Though Drosophila melanogaster is a staple system for studying evolution, little is known about its ecology. Additionally, Sophophora (the group containing D. melanogaster) represents only ~300 of the Drosophila species, compared to the ~1400 Drosophila in the sister clade. Mycophagous Drosophila have been extensively studied ecologically for ~40 years, are highly diverged from D. melanogaster, and are preliminary models for the evolution of toxin-tolerance, immunity, host-parasite evolution and behavior. I study D. innubila, a species of mycophageous Drosophila of particular interest due to its high frequency infection by a DNA virus and a male-killing Wolbachia. I’m particularly interested in identifying novel methods of parasite regulation, outside those characterized in D. melanogaster. I also examine the evolution of Drosophila innubila Nudivirus (DiNV), the parasite infecting D. innubila, I find two competing viral haplotypes with differing viral titers and differing rates of transmission. These two viral types are maintained against each other due to a trade-off between transmission and virulence.
Previously the transposable element ‘P-element’ horizontally invaded D. melanogaster, causing the hybrid dysgenesis phenotype, a phenotype where females lacked fully developed or functional ovaries. I identified the spread of P-element to D. simulans and characterized hybrid dysgenesis in this species. More recently I have been using sequencing information of the P-elements in D. melanogaster and simulans, combined with world fruit trade data to characterize the phylogeography of the spread of P-element worldwide. I have also been interested in the rates of horizontal transfer of TEs between species of overlapping ranges, using the sympatric D. pseudoobscura group as a study system. I find rampant horizontal exchange between the species, suggesting that hybrid dysgenesis may not be as catestrophic a phenotype in the wild as in the lab.
While it appears that a majority of immune genes in Drosophila melanogaster are evolving under positive selection, a few genes, such as AMPs, and immune genes in other species, appear to be under balancing selection, likely due to a trade off between the benefit of a resistance allele under infection and its cost when not infected. I’m interested in the population genetics of these genes and the causes of the signatures of balancing selection, specifically if these are driven by duplication events. I am currently using machine learning to identify if AMPs duplicate more than background genes across the Drosophila phylogeny.
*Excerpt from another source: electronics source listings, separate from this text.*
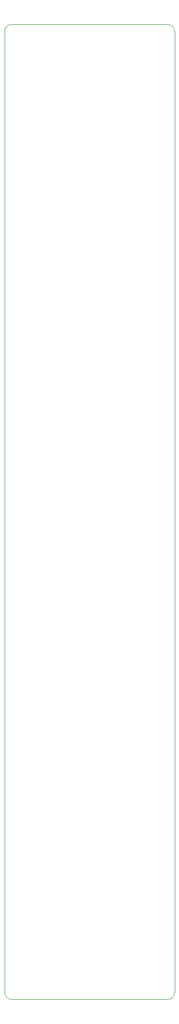
<source format=gm1>
%TF.GenerationSoftware,KiCad,Pcbnew,7.0.10*%
%TF.CreationDate,2024-11-26T20:56:08-08:00*%
%TF.ProjectId,Connector_Board,436f6e6e-6563-4746-9f72-5f426f617264,rev?*%
%TF.SameCoordinates,Original*%
%TF.FileFunction,Profile,NP*%
%FSLAX46Y46*%
G04 Gerber Fmt 4.6, Leading zero omitted, Abs format (unit mm)*
G04 Created by KiCad (PCBNEW 7.0.10) date 2024-11-26 20:56:08*
%MOMM*%
%LPD*%
G01*
G04 APERTURE LIST*
%TA.AperFunction,Profile*%
%ADD10C,0.100000*%
%TD*%
G04 APERTURE END LIST*
D10*
X165450000Y-13011250D02*
G75*
G03*
X164180000Y-11741250I-1270000J0D01*
G01*
X135820000Y-11741250D02*
G75*
G03*
X134550000Y-13011250I0J-1270000D01*
G01*
X135820000Y-11741250D02*
X164180000Y-11741250D01*
X164180000Y-188258750D02*
G75*
G03*
X165450000Y-186988750I0J1270000D01*
G01*
X134550000Y-186988750D02*
X134550000Y-13011250D01*
X134550000Y-186988750D02*
G75*
G03*
X135820000Y-188258750I1270000J0D01*
G01*
X164180000Y-188258750D02*
X135820000Y-188258750D01*
X165450000Y-13011250D02*
X165450000Y-186988750D01*
M02*

</source>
The Drosophila dunni subgroup is a species group spread across Carribbean islands, with one species per island. The species in this subgroup are recently diverged with differing levels of isolation between species. I am interested in the divergence between two species, D. nigrodunni and D. arawakhana, in which one direction of the cross produces only female offspring and reduces the lifespan of mated females. I suspect divergence in seminal fluid proteins may drive these effects to some degree and so am no investigating genome evolution and seminal fluid protein evolution across this species group.